I was warned to be skeptical: our book reviewer, who’d been in the industry for decades, had told her editors -- who then told me -- to be wary of the numbers. She’d heard all kinds of claims from self-published authors, and she was pretty much jaded for life. I didn’t blame her, in a way.

Anyway, I asked the editor of my paper if I could drive down to Austin to do a story on this girl. And she was a girl, to me. She was young – 26. Living in a house her parents owned, half-finished, with bare wood and holes in the staircase so you could see the ground. You could see the struggles, just looking around.

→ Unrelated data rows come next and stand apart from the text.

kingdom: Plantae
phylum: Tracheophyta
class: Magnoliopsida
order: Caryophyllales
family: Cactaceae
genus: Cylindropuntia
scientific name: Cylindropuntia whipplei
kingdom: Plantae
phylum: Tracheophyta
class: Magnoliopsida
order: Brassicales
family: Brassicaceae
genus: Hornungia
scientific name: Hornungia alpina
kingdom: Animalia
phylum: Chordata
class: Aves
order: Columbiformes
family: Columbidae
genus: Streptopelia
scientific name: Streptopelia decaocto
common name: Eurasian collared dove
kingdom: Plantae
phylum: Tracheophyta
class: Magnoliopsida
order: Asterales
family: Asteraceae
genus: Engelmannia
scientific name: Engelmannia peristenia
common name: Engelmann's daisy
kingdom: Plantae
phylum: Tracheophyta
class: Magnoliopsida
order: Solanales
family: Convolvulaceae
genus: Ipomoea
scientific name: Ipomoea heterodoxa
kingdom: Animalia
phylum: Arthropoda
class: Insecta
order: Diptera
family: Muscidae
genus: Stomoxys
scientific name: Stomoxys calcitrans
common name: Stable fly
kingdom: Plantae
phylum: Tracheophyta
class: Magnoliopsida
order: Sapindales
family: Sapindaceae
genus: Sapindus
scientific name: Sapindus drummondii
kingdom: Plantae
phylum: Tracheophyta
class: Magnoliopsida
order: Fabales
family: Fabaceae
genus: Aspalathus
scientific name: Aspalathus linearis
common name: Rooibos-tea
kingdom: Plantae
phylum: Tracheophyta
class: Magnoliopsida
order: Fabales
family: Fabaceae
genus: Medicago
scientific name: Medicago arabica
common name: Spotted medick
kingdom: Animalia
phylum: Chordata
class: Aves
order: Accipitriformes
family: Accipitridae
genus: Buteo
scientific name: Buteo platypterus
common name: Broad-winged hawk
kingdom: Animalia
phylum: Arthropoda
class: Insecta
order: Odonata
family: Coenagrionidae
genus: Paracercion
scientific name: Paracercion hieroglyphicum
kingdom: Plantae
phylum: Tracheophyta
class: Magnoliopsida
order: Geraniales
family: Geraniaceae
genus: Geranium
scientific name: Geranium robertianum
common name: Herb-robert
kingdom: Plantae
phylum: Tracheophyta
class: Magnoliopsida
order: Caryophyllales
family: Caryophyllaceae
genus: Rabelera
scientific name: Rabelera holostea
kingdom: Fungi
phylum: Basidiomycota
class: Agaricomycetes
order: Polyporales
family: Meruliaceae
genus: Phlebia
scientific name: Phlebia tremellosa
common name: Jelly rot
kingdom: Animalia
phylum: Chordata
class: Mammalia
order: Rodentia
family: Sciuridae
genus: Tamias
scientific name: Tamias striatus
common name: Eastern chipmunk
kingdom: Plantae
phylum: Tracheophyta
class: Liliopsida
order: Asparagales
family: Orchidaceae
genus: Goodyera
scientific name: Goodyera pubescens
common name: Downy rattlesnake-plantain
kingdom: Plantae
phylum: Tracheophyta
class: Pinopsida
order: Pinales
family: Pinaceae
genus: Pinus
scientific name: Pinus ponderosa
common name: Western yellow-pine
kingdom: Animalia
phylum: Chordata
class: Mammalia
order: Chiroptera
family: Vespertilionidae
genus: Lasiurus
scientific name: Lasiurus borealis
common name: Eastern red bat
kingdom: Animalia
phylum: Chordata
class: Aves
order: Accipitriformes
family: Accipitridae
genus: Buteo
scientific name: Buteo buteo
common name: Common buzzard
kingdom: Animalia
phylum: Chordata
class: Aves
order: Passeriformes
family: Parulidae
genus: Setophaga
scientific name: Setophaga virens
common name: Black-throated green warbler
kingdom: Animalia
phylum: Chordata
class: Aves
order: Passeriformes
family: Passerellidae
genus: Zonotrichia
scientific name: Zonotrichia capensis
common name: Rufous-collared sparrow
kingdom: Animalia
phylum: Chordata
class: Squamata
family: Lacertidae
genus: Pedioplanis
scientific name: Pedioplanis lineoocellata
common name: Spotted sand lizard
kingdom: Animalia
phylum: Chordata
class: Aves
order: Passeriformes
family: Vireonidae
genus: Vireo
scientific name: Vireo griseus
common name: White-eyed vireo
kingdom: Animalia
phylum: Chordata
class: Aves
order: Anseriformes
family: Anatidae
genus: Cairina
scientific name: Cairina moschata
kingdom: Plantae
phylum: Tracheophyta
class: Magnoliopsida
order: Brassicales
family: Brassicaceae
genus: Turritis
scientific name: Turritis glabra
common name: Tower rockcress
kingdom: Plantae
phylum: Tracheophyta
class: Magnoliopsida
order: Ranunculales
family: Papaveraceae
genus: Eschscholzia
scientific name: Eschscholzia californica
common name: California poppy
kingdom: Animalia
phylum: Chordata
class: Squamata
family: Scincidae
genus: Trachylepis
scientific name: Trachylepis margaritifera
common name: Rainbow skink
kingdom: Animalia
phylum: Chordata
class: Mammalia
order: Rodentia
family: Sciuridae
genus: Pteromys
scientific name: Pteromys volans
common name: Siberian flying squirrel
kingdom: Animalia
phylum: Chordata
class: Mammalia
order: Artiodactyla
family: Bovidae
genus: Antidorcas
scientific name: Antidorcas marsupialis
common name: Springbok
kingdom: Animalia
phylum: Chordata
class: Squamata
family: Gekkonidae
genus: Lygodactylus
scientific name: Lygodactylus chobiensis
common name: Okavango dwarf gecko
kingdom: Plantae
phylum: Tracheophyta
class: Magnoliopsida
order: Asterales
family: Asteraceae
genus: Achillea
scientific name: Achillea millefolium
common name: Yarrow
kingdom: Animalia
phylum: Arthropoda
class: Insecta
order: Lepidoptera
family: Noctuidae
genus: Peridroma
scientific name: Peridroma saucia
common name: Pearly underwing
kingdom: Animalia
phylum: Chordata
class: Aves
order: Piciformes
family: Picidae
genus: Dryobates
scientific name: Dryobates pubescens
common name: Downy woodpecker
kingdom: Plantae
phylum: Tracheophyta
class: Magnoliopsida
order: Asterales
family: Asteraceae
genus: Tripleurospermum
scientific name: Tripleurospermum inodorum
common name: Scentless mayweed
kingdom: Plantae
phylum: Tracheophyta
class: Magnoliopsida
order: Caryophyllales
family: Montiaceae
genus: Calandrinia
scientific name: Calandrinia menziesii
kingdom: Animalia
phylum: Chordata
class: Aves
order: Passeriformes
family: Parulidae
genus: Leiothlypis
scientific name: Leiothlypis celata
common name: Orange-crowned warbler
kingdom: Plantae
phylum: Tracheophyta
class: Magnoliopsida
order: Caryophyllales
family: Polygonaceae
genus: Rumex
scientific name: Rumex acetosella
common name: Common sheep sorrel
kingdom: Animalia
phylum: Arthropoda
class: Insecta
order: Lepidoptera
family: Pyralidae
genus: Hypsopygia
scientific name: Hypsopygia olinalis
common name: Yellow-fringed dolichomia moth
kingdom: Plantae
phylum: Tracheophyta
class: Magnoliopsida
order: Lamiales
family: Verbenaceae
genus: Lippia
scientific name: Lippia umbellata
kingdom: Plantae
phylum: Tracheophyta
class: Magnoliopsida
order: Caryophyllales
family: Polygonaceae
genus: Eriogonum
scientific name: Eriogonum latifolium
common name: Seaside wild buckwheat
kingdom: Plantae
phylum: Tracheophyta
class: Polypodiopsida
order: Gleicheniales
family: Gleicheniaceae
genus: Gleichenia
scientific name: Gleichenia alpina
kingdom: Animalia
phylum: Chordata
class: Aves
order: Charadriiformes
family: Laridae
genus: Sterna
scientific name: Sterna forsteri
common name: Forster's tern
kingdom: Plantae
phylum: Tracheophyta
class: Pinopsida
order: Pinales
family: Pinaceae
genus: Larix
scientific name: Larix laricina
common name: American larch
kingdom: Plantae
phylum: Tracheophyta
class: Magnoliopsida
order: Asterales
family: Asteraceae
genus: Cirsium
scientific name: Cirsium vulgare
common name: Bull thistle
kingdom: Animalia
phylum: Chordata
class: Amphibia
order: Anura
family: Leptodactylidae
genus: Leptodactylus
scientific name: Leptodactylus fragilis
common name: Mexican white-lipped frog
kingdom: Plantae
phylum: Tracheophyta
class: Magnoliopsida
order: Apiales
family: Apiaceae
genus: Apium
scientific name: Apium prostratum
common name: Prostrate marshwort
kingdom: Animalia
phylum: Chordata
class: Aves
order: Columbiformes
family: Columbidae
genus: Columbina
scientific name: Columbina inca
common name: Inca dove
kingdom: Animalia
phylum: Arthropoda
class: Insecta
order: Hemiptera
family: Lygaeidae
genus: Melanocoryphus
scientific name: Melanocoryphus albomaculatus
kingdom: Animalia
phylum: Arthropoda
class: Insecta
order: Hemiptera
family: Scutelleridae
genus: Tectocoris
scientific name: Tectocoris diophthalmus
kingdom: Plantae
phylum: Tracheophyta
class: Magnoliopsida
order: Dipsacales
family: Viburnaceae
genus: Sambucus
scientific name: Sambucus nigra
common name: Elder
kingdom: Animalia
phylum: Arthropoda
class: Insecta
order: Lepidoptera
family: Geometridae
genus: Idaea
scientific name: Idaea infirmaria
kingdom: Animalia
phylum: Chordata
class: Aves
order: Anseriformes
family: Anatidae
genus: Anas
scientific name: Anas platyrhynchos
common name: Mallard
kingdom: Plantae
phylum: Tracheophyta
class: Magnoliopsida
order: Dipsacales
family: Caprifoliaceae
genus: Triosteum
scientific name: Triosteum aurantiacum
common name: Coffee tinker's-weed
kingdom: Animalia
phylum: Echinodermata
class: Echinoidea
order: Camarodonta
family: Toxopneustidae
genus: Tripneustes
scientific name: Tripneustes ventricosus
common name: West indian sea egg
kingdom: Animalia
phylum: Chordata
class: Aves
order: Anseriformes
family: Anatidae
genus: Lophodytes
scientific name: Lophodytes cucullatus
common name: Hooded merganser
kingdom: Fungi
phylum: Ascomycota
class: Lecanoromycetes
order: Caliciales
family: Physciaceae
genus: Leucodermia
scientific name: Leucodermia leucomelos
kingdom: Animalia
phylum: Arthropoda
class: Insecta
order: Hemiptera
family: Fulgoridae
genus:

She was open, honest, and talking to her, a strange thing happened: I didn’t get jealous. She so deserved it. Our competing paper, also a large metropolitan daily, hadn't treated her so well. Which didn’t surprise me. But she didn’t seem bitter.

She became a hero to me. If this girl, working as an assistant to the disabled making $15,000 a year while every friend of hers was getting married and moving on to real jobs and real careers, could push out five books a year on faith and Red Bull and Spaghettios, what the hell was I doing?

I never did read any of her books, but she’ll probably remain a hero of mine forever.